L’Union européenne a cherché à mettre des bâtons dans les roues de ce projet. Début 2019, la Commission a en effet décidé de soumettre les opérateurs extérieures à l’UE aux règles de l’Union de l’énergie, lesquelles insistent sur la transparence des prix, garantissent un accès aux infrastructures à des tiers et séparent les activités de transpoet et de production de gaz. Ce qui réduirait l’emprise de Gazprom sur Nord Stream 2. C’est d’ailleurs pour cette raison que, en octobre, le groupe russe, via une fililale suisse, a saisi un tribunal d’arbitrage tribunaux pour contester cette décision.

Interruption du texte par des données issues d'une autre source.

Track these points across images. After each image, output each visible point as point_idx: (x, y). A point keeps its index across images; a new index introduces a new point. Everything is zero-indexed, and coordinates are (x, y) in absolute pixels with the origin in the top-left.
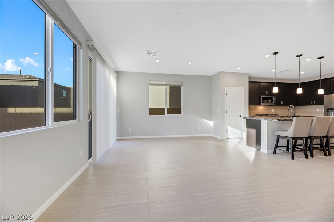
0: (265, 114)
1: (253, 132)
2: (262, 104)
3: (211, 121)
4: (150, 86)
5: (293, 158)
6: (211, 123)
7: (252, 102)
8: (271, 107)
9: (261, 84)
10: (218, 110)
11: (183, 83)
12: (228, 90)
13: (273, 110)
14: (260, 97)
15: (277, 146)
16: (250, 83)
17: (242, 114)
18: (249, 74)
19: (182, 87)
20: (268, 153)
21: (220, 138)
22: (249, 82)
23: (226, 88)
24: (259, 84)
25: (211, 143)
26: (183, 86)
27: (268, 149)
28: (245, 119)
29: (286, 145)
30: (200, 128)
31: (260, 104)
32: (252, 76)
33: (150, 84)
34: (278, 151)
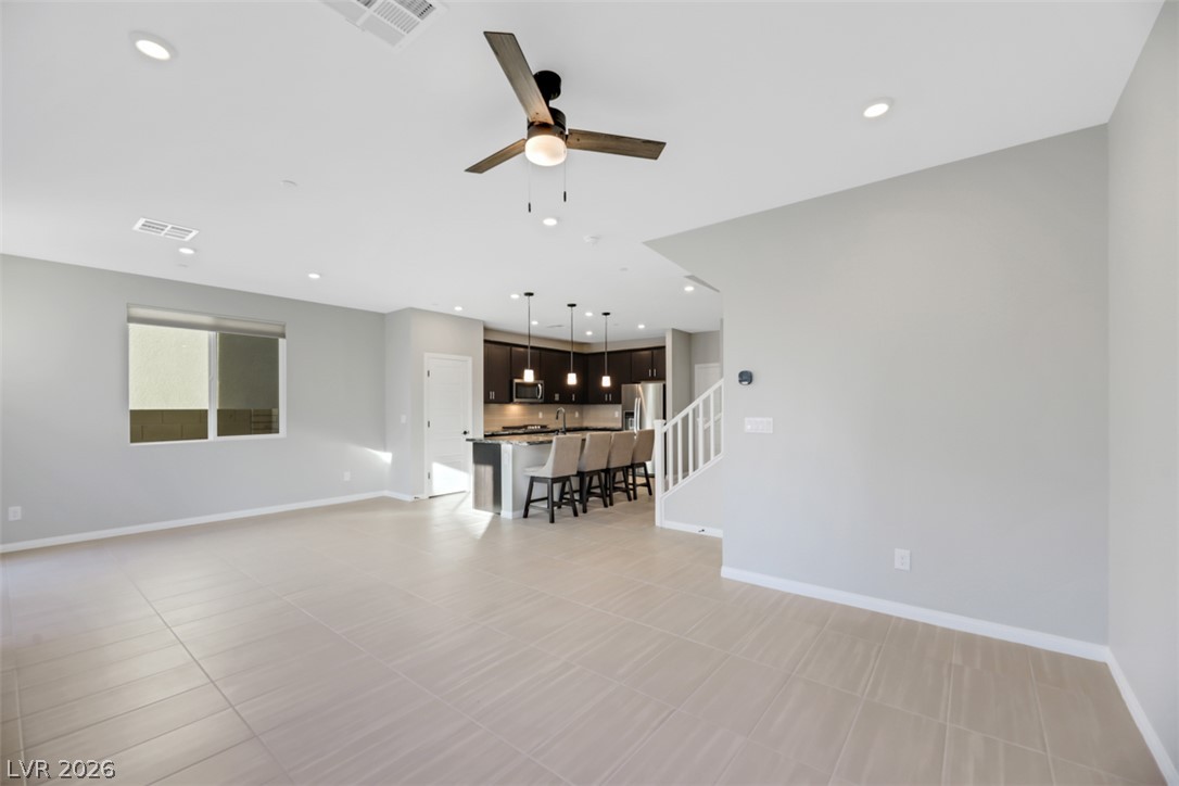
0: (522, 424)
1: (488, 471)
2: (515, 400)
3: (385, 449)
4: (132, 326)
5: (552, 521)
6: (386, 457)
7: (492, 395)
8: (535, 406)
9: (514, 349)
10: (404, 419)
11: (284, 326)
12: (431, 361)
13: (541, 415)
14: (511, 382)
15: (529, 501)
16: (489, 345)
17: (469, 429)
18: (484, 322)
19: (282, 343)
20: (514, 519)
21: (409, 498)
22: (486, 341)
23: (426, 355)
24: (508, 348)
25: (386, 515)
26: (283, 336)
27: (514, 509)
28: (471, 444)
29: (546, 496)
30: (347, 476)
31: (511, 401)
32: (491, 325)
33: (131, 319)
34: (531, 511)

Cela étant, les Européens sont divisés sur Nord Stream 2. Si l’Allemagne y est évidemment très favorables, d’autres y sont très hostiles, comme la Pologne, ou hésitants, comme le Danemark, qui, le 30 octobre, a finalement délivré le permis de construire pour le tronçon du gazoduc devant transiter dans ses eaux territoriales.

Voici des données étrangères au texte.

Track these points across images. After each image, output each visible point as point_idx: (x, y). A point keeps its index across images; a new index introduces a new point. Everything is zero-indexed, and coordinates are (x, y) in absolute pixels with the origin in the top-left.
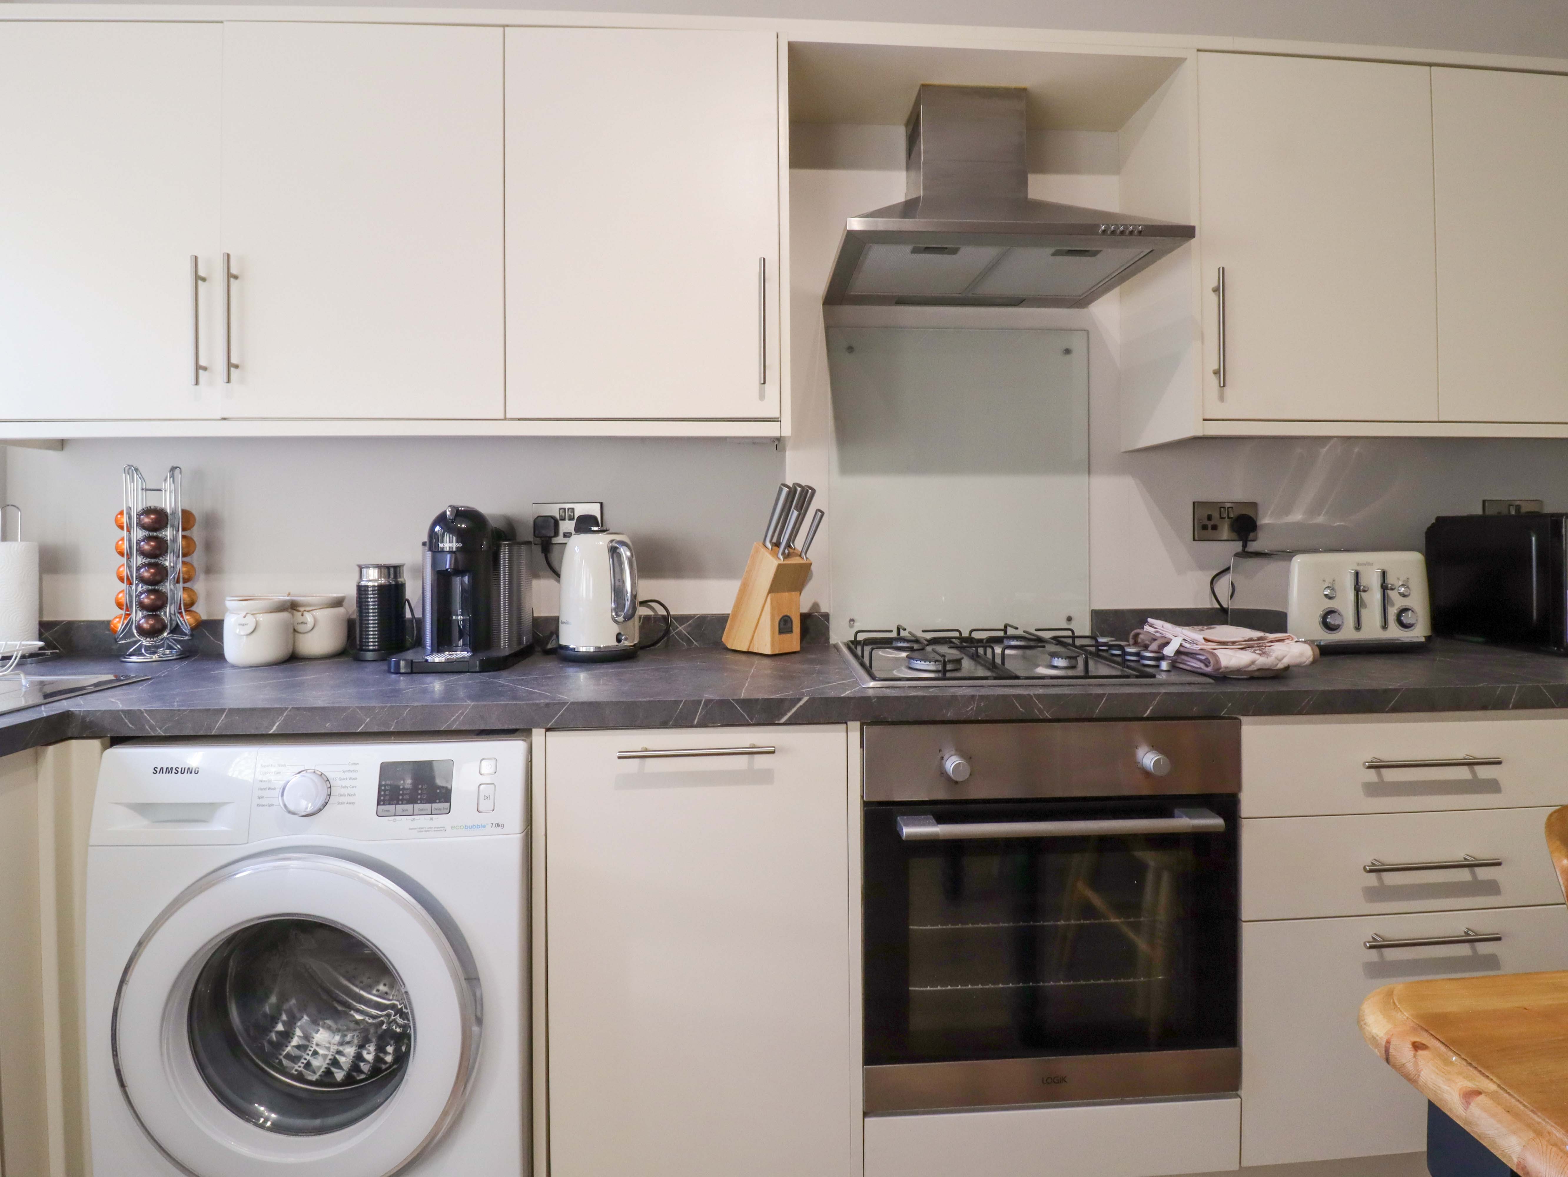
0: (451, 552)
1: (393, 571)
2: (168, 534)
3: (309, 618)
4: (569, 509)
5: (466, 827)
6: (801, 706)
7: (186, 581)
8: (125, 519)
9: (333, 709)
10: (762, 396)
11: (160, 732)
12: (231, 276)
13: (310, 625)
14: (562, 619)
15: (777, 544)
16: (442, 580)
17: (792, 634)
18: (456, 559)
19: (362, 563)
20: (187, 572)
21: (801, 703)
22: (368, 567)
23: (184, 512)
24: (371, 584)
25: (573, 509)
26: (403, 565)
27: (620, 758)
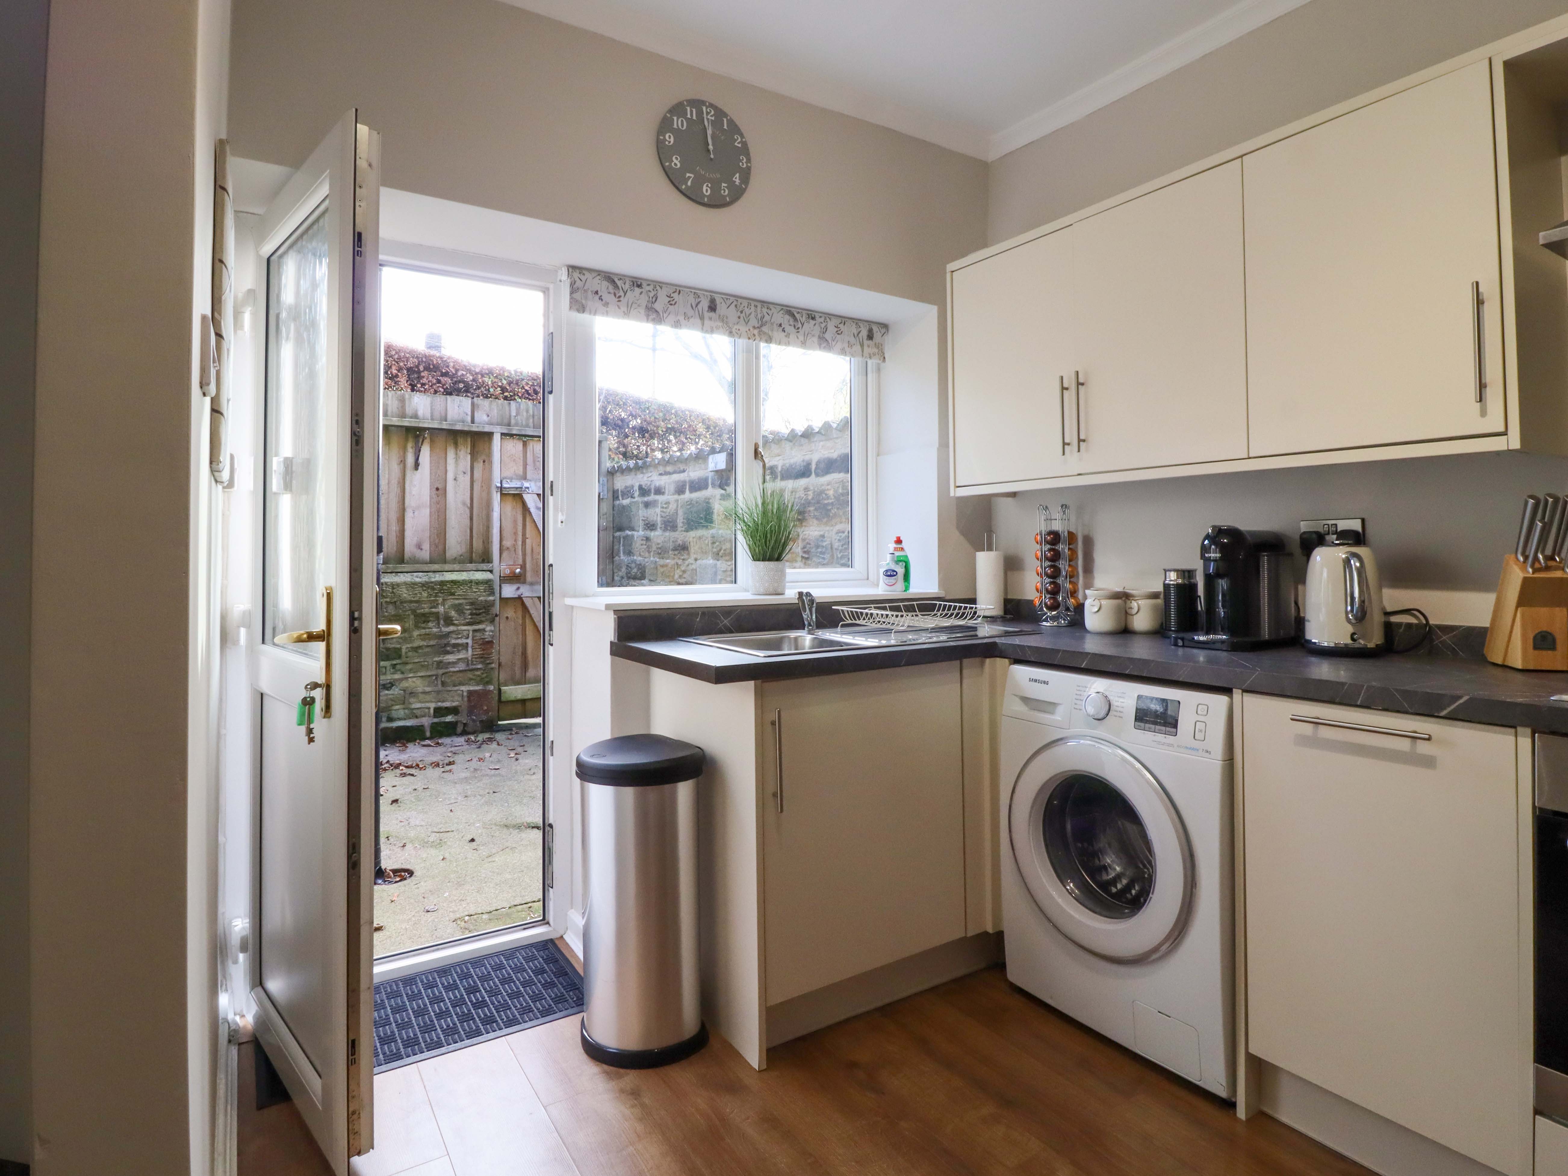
0: (1215, 560)
1: (1188, 574)
2: (1060, 547)
3: (1134, 604)
4: (1332, 525)
5: (1187, 748)
6: (1461, 704)
7: (1071, 577)
8: (1039, 538)
9: (1115, 657)
10: (1483, 413)
11: (1033, 659)
12: (1079, 384)
13: (1136, 610)
14: (1306, 618)
15: (1526, 558)
16: (1210, 580)
17: (1556, 653)
18: (1217, 566)
19: (1167, 568)
20: (1072, 571)
21: (1461, 701)
22: (1170, 571)
23: (1069, 532)
24: (1172, 583)
25: (1336, 525)
26: (1195, 570)
27: (1292, 719)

À Washington, on prépare également une offensive contre Nord Stream 2, via le National Defense Authorization Act [NDAA] 2020, c’est à dire la Loi d’autorisation de la Défense nationale, qui établit le budget du Pentagone et qui comprend différentes mesures d’ordre politique.

Ainsi, selon le sénateur Jim Risch, le président du Comité des affaires étrangères du Sénat, il est question que ce NDAA prévoit des sanctions contre les entreprises qui participent au projet Nord Stream 2. Et, a-t-il confié à Defense News, cette disposition devrait être adoptée facilement étant donné que l’administration Trump et le Congrès ont trouvé un accord sur ce sujet?

« Le texte sur les sanctions n’a pas été rendu public mais M. Risch a déclaré qu’il était proche de la loi ‘Protéger la sécurité énergétique de l’Europe’, parrainée par le sénateur Ted Cruz et adoptée par 20 voix contre 2 par le comité des Affaires étrangères du Sénat en juillet » dernier, écrit Defense News.

Le projet de loi en question prévoit de sanctionner les entreprises exploitant les navires utilisés pour construire les gazoduc Nord Stream 2 et TurkStream [qui doit transiter par la mer Noire pour arriver en Turquie, ndlr].

Quoi qu’il en soit, la Pologne a déjà sanctionné une entreprise liée au projet Nord Stream 2. En effet, le 8 novembre, l’Office polonais anti-monopole [UOKiK] a infligé une amende de 40 millions d’euros à Engie au motif que le groupe français a « refusé, de manière répétée et sans fondement légal » de lui communiquer des informations sur le financement du gazoduc ainsi que des précisions sur ses rapports avec Gazprom.